As usual, I combat the dying feeling inside with humor, "Are you saying my uterus is beat?"
"You said it," he smiled. Probably relieved I wasn't in a ball crying.
"You were thinking it."
"Maybe." He once told me I crossed his mind as he sewed a 90 year old woman's uterus back up inside her.
Lesson 160: your gyno thinking, "Hey, this is going to be Jess someday" while performing surgery on an elderly woman who's uterus has fallen out = white trash
Lesson 161: being the equivalent to Norm on Cheers at the gyno office = white trash
Despite my calm behavior in the office, my hands were shaking as I called to schedule my sonogram. I did this, I thought to myself, It's all my fault. The guilt made my stomach churn.
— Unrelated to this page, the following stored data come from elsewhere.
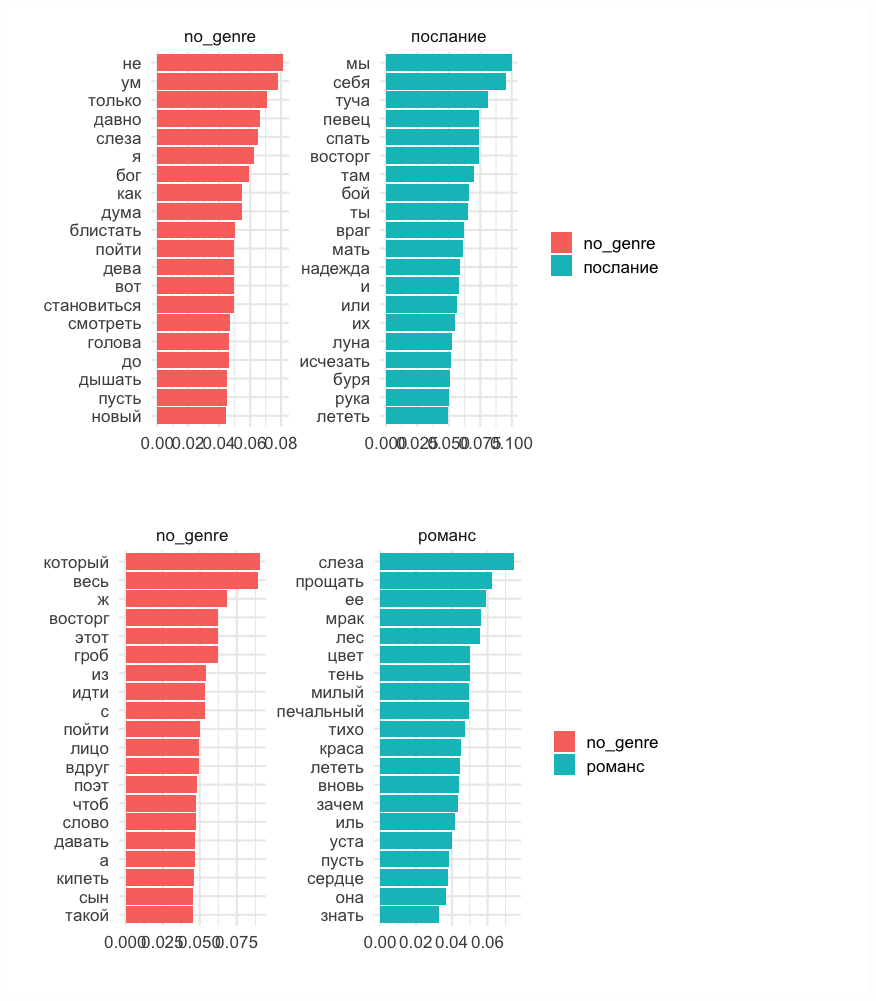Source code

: ![](03_3_classification.markdown_strict_files/figure-markdown_strict/unnamed-chunk-30-8.png)

![](03_3_classification.markdown_strict_files/figure-markdown_strict/unnamed-chunk-30-9.png)
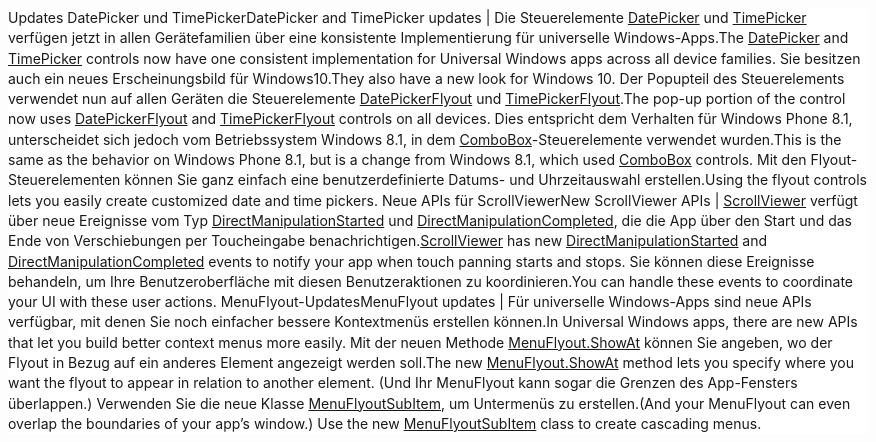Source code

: <span data-ttu-id="1d707-235">Updates DatePicker und TimePicker</span><span class="sxs-lookup"><span data-stu-id="1d707-235">DatePicker and TimePicker updates</span></span> | <span data-ttu-id="1d707-236">Die Steuerelemente [DatePicker](https://msdn.microsoft.com/library/windows/apps/windows.ui.xaml.controls.datepicker.aspx) und [TimePicker](https://msdn.microsoft.com/library/windows/apps/windows.ui.xaml.controls.timepicker.aspx) verfügen jetzt in allen Gerätefamilien über eine konsistente Implementierung für universelle Windows-Apps.</span><span class="sxs-lookup"><span data-stu-id="1d707-236">The [DatePicker](https://msdn.microsoft.com/library/windows/apps/windows.ui.xaml.controls.datepicker.aspx) and [TimePicker](https://msdn.microsoft.com/library/windows/apps/windows.ui.xaml.controls.timepicker.aspx) controls now have one consistent implementation for Universal Windows apps across all device families.</span></span> <span data-ttu-id="1d707-237">Sie besitzen auch ein neues Erscheinungsbild für Windows10.</span><span class="sxs-lookup"><span data-stu-id="1d707-237">They also have a new look for Windows 10.</span></span> <span data-ttu-id="1d707-238">Der Popupteil des Steuerelements verwendet nun auf allen Geräten die Steuerelemente [DatePickerFlyout](https://msdn.microsoft.com/library/windows/apps/windows.ui.xaml.controls.datepickerflyout.aspx) und [TimePickerFlyout](https://msdn.microsoft.com/library/windows/apps/windows.ui.xaml.controls.timepickerflyout.aspx).</span><span class="sxs-lookup"><span data-stu-id="1d707-238">The pop-up portion of the control now uses [DatePickerFlyout](https://msdn.microsoft.com/library/windows/apps/windows.ui.xaml.controls.datepickerflyout.aspx) and [TimePickerFlyout](https://msdn.microsoft.com/library/windows/apps/windows.ui.xaml.controls.timepickerflyout.aspx) controls on all devices.</span></span> <span data-ttu-id="1d707-239">Dies entspricht dem Verhalten für Windows Phone 8.1, unterscheidet sich jedoch vom Betriebssystem Windows 8.1, in dem [ComboBox](https://msdn.microsoft.com/library/windows/apps/windows.ui.xaml.controls.combobox.aspx)-Steuerelemente verwendet wurden.</span><span class="sxs-lookup"><span data-stu-id="1d707-239">This is the same as the behavior on Windows Phone 8.1, but is a change from Windows 8.1, which used [ComboBox](https://msdn.microsoft.com/library/windows/apps/windows.ui.xaml.controls.combobox.aspx) controls.</span></span> <span data-ttu-id="1d707-240">Mit den Flyout-Steuerelementen können Sie ganz einfach eine benutzerdefinierte Datums- und Uhrzeitauswahl erstellen.</span><span class="sxs-lookup"><span data-stu-id="1d707-240">Using the flyout controls lets you easily create customized date and time pickers.</span></span>
<span data-ttu-id="1d707-241">Neue APIs für ScrollViewer</span><span class="sxs-lookup"><span data-stu-id="1d707-241">New ScrollViewer APIs</span></span> | <span data-ttu-id="1d707-242">[ScrollViewer](https://msdn.microsoft.com/library/windows/apps/windows.ui.xaml.controls.scrollviewer.aspx) verfügt über neue Ereignisse vom Typ [DirectManipulationStarted](https://msdn.microsoft.com/library/windows/apps/windows.ui.xaml.controls.scrollviewer.directmanipulationstarted.aspx) und [DirectManipulationCompleted](https://msdn.microsoft.com/library/windows/apps/windows.ui.xaml.controls.scrollviewer.directmanipulationcompleted.aspx), die die App über den Start und das Ende von Verschiebungen per Toucheingabe benachrichtigen.</span><span class="sxs-lookup"><span data-stu-id="1d707-242">[ScrollViewer](https://msdn.microsoft.com/library/windows/apps/windows.ui.xaml.controls.scrollviewer.aspx) has new [DirectManipulationStarted](https://msdn.microsoft.com/library/windows/apps/windows.ui.xaml.controls.scrollviewer.directmanipulationstarted.aspx) and [DirectManipulationCompleted](https://msdn.microsoft.com/library/windows/apps/windows.ui.xaml.controls.scrollviewer.directmanipulationcompleted.aspx) events to notify your app when touch panning starts and stops.</span></span> <span data-ttu-id="1d707-243">Sie können diese Ereignisse behandeln, um Ihre Benutzeroberfläche mit diesen Benutzeraktionen zu koordinieren.</span><span class="sxs-lookup"><span data-stu-id="1d707-243">You can handle these events to coordinate your UI with these user actions.</span></span>
<span data-ttu-id="1d707-244">MenuFlyout-Updates</span><span class="sxs-lookup"><span data-stu-id="1d707-244">MenuFlyout updates</span></span> | <span data-ttu-id="1d707-245">Für universelle Windows-Apps sind neue APIs verfügbar, mit denen Sie noch einfacher bessere Kontextmenüs erstellen können.</span><span class="sxs-lookup"><span data-stu-id="1d707-245">In Universal Windows apps, there are new APIs that let you build better context menus more easily.</span></span> <span data-ttu-id="1d707-246">Mit der neuen Methode [MenuFlyout.ShowAt](https://msdn.microsoft.com/library/windows/apps/windows.ui.xaml.controls.menuflyout.showat.aspx) können Sie angeben, wo der Flyout in Bezug auf ein anderes Element angezeigt werden soll.</span><span class="sxs-lookup"><span data-stu-id="1d707-246">The new [MenuFlyout.ShowAt](https://msdn.microsoft.com/library/windows/apps/windows.ui.xaml.controls.menuflyout.showat.aspx) method lets you specify where you want the flyout to appear in relation to another element.</span></span> <span data-ttu-id="1d707-247">(Und Ihr MenuFlyout kann sogar die Grenzen des App-Fensters überlappen.) Verwenden Sie die neue Klasse [MenuFlyoutSubItem](https://msdn.microsoft.com/library/windows/apps/windows.ui.xaml.controls.menuflyoutsubitem.aspx), um Untermenüs zu erstellen.</span><span class="sxs-lookup"><span data-stu-id="1d707-247">(And your MenuFlyout can even overlap the boundaries of your app’s window.) Use the new [MenuFlyoutSubItem](https://msdn.microsoft.com/library/windows/apps/windows.ui.xaml.controls.menuflyoutsubitem.aspx) class to create cascading menus.</span></span>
Not that I have been doing drugs, or on some drinking binge, it was worse than that....I was ashamed of my pregnancy. When Adam and I found out we would be welcoming a ninth child, we decided to keep it a secret. I can't tell you how horrible it feels when you see the judgement in people's eyes, hear it in their voice, or in some cases, their harsh words. People can be cruel.
After learning I would have to wait four excruciating days to find out the fate of our unborn baby, I drove home in deep thought. What had I done? Adam and I had worked so hard to be open to Gods plans for us, and we know God's plans are rarely easy. In fact, they usually challenge us to the core, but always changing us for the better. Not only had I been telling God, by my actions, that I was ashamed of his perfect plan, but I was unappreciative for the gift he was trying to give to me. How hurt he must have felt by the way I was hiding.
How would I feel if I gave someone a gift, that I put a lot of thought into, and that person took it and hid it somewhere so no one would see it? Can you imagine the complex thought and time he put into my baby?
When I got home, I could hear the twins had just woken up from their nap. I went in to get them, and after noting how beautifully perfect they were, I began to cry. I thought about how proud I was of all my children, and that I shouldn't feel any different about the one who had been growing inside of me.
Yesterday was my sonogram. I was alone. Happy for this fact, I wanted to be able to mourn without trying to be funny.
"Have you had any cramping or bleeding?" the sonogram tech asked.
"Well, let's have a look and see if we can find a heartbeat."
She placed the wand on my stomach, my heart beat ferociously. I wondered if my own heart could beat enough for the both of us. The picture came through and there lay my baby. I held my breath and then the most beautiful little hand popped up and waved at us. Tears came to my eyes. I've never appreciated a wave more. Even the tech got a little emotional and said, "Awe....it's like your baby is saying "look mom, I'm still here.""
After the tech left, I lay waiting for a doctor who was learning to read sonograms to come have a look too. I stared at the pictures of my new baby. They even got a pic of the him/her waving, since he/she really seemed to have a thing for it. In the stillness of that moment, I thanked God with a grateful heart for His perfect plans, and His gift of my baby's beautiful beating heart.